> **Compito A**: Nell'estratto sulla reazione vaticana al 9 novembre 1938, chi viene citato per aver commentato favorevolmente l'intervento di Benedetto XVI? Indica ciascuno con il ruolo che gli attribuisce il testo.
> **Compito B**: Prosegui l'estratto sulla reazione vaticana al 9 novembre 1938, riprendendo dopo la sua ultima frase.

> **Estratto del documento**:
Eppure nell´opera molto accurata dello storico gesuita Giovanni Sale su Hitler, la Santa Sede e gli ebrei, non c´è traccia di una reazione vaticana ad alto livello sullo scempio avvenuto il 9 novembre 1938 e non se ne trova in tutto il mese di novembre. Né intervenne l´episcopato tedesco. Pio XI, che aveva preparato un duro discorso di denuncia contro fascismo e nazismo per le leggi razziali e le persecuzioni anti-ebraiche e contava di pronunciarlo nel decennale dei Patti lateranensi (febbraio del 1939), morì alla vigilia. E Pio XII si guardò dal riprendere la denuncia globale contro i due totalitarismi, anzi tenne segreto il discorso.
Ci furono in Germania cattolici, anche esponenti della gerarchia, che prestarono soccorso ad ebrei. Il cardinale Faulhaber di Monaco di Baviera fornì un camion al rabbino della comunità locale e nei villaggi vi furono preti che aiutarono ebrei. E tuttavia lo storico Martin Gilbert annota: «Il numero di queste persone generosa fu scarso». Con lo sguardo rivolto al futuro molti esponenti ebraici hanno salutato positivamente l´intervento di Benedetto XVI. Per il rabbino David Rosen, in prima fila nel dialogo ebraico-cattolico, è importante che il Papa abbia ribadito che «non si può essere al tempo stesso cristiani ed antisemiti». Renzo Gattegna, presidente dell´Unione comunità ebraiche italiane, ha «molto apprezzato». Soddisfatti anche i commenti di Riccardo Pacifici, presidente della comunità ebraica di Roma e di Aldo Pavia presidente dell´Associazione nazionale ex deportati.

> **Dati forniti**:
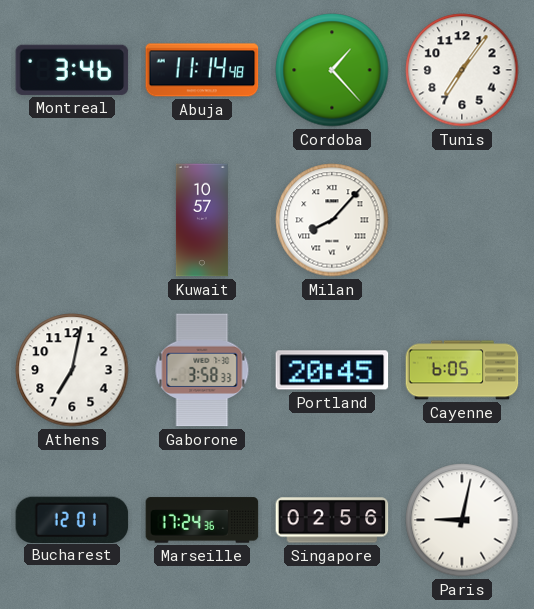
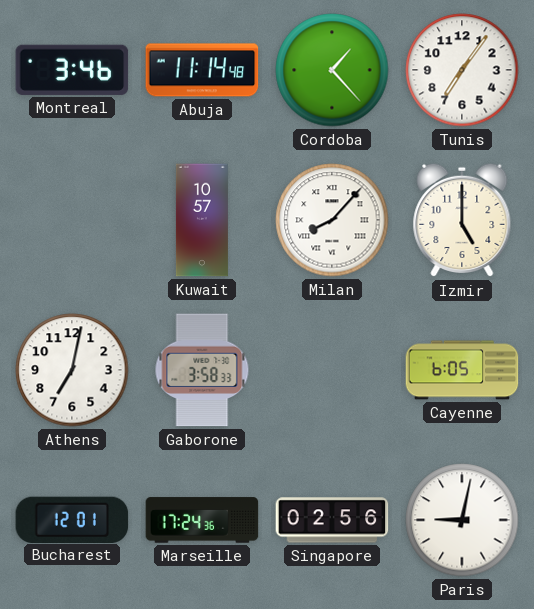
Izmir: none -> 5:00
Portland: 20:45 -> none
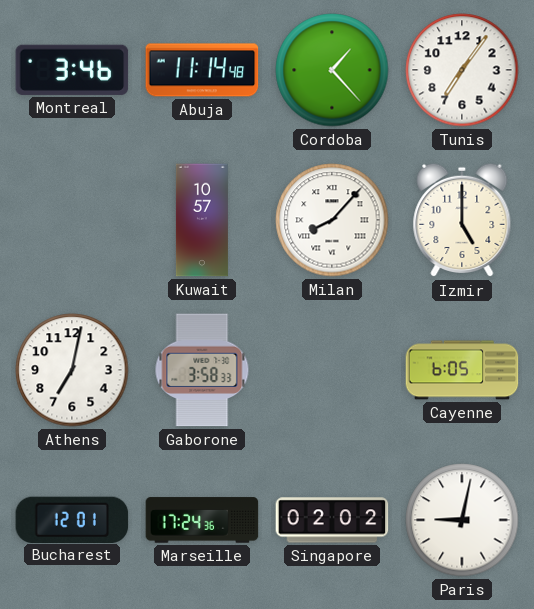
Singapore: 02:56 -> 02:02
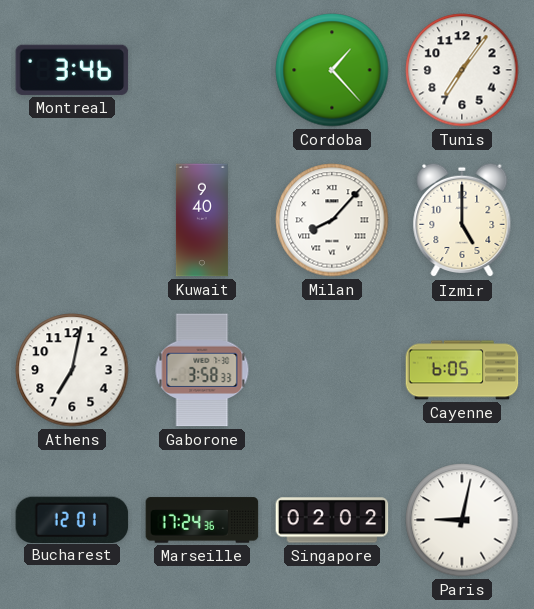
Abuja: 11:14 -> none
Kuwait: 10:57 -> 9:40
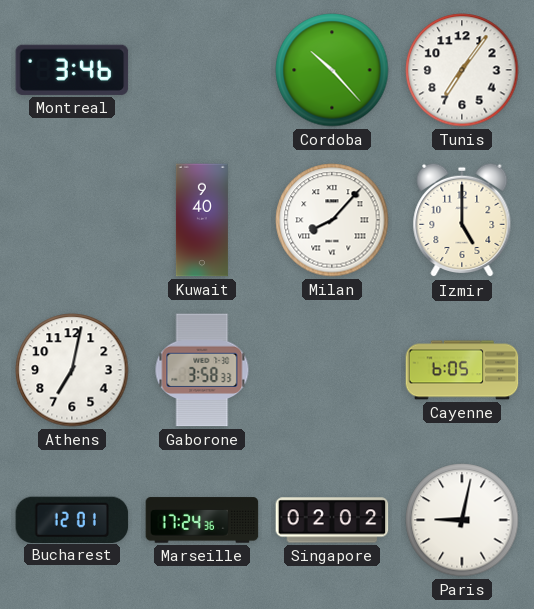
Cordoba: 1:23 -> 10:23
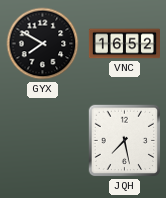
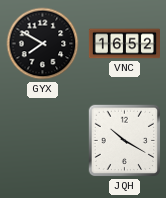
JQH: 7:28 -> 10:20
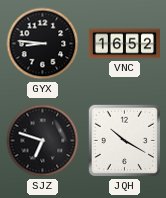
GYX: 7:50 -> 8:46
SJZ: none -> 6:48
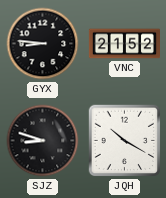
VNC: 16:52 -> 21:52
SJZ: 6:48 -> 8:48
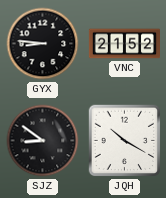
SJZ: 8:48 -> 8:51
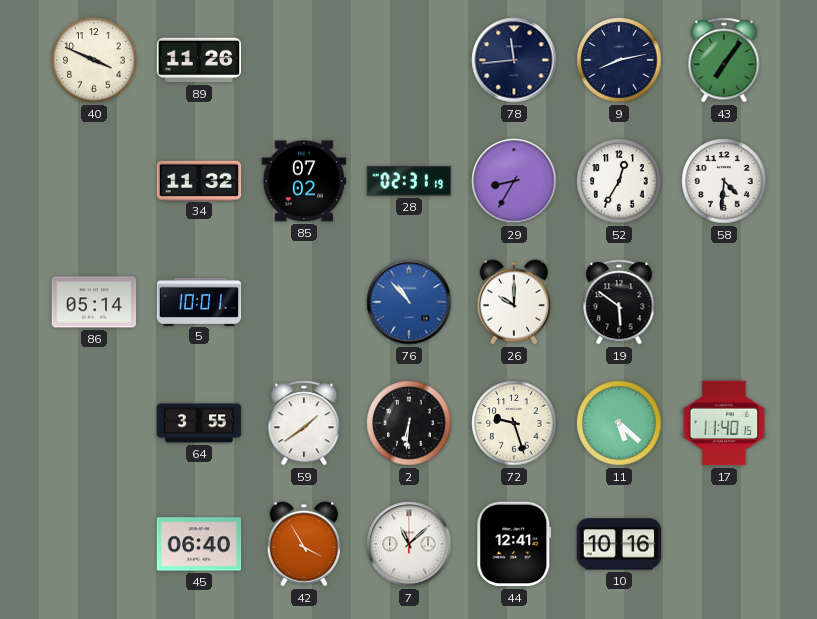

> **Risposta scritta A**:
- David Rosen, rabbino, in prima fila nel dialogo ebraico-cattolico
- Renzo Gattegna, presidente dell'Unione comunità ebraiche italiane
- Riccardo Pacifici, presidente della comunità ebraica di Roma
- Aldo Pavia, presidente dell'Associazione nazionale ex deportati

> **Risposta scritta B**:
Sempre da REPUBBLICA, un'intervista a Sergio Minerbi, docente di relazioni internazionali all´Università di Haifa ed ex ambasciatore israeliano presso la Comunità Europea:

GERUSALEMME - Con una serie di manifestazioni che andranno avanti per dieci giorni, Israele ricorda la Notte dei Cristalli. Ed inevitabilmente rimbalzano a Gerusalemme le parole di Benedetto XVI, il suo appello contro ogni forma di discriminazione e antisemitismo, il suo invito alla preghiera per le vittime di allora, la solidarietà espressa verso il mondo ebraico. Tutto questo, appena 24 ore dopo aver elevato a «dono di Dio», la figura di Pio XII, che il mondo ebraico, incluse le autorità israeliane, ha criticato per il «silenzio» tenuto durante la Shoah. Che ne pensa Sergio Minerbi, docente di relazioni internazionali all´Università di Haifa ed ex ambasciatore israeliano presso la Comunità Europea? «Quello di ieri del Papa è stato un monito condivisibile. Personalmente sono più propenso nei confronti di Benedetto XVI più di quanto non fossi nei confronti del suo predecessore e mi spiego. Quando Giovanni Paolo II si recò ad Auschwitz, disse che in quel luogo erano morti 6 milioni di polacchi. Anche Benedetto XVI disse la stessa cosa, poi tornato a Roma si corresse e spiegò che ad Auschwitz erano morti 6 milioni di ebrei. A prescindere dall´errore nel numero delle vittime assassinate, Benedetto XVI ha fermato il tentativo di «cristianizzazione» della Shoah a cui il suo predecessore voleva arrivare, appropriandosi del simbolo stesso della Shoah. Questo processo cominciò già con Pio XII, che affermò che la Chiesa non fu collaboratrice del Nazismo, bensì una sua vittima».
Come si conciliano le posizioni espresse dal Papa con la sua strenua difesa dell´operato del suo predecessore?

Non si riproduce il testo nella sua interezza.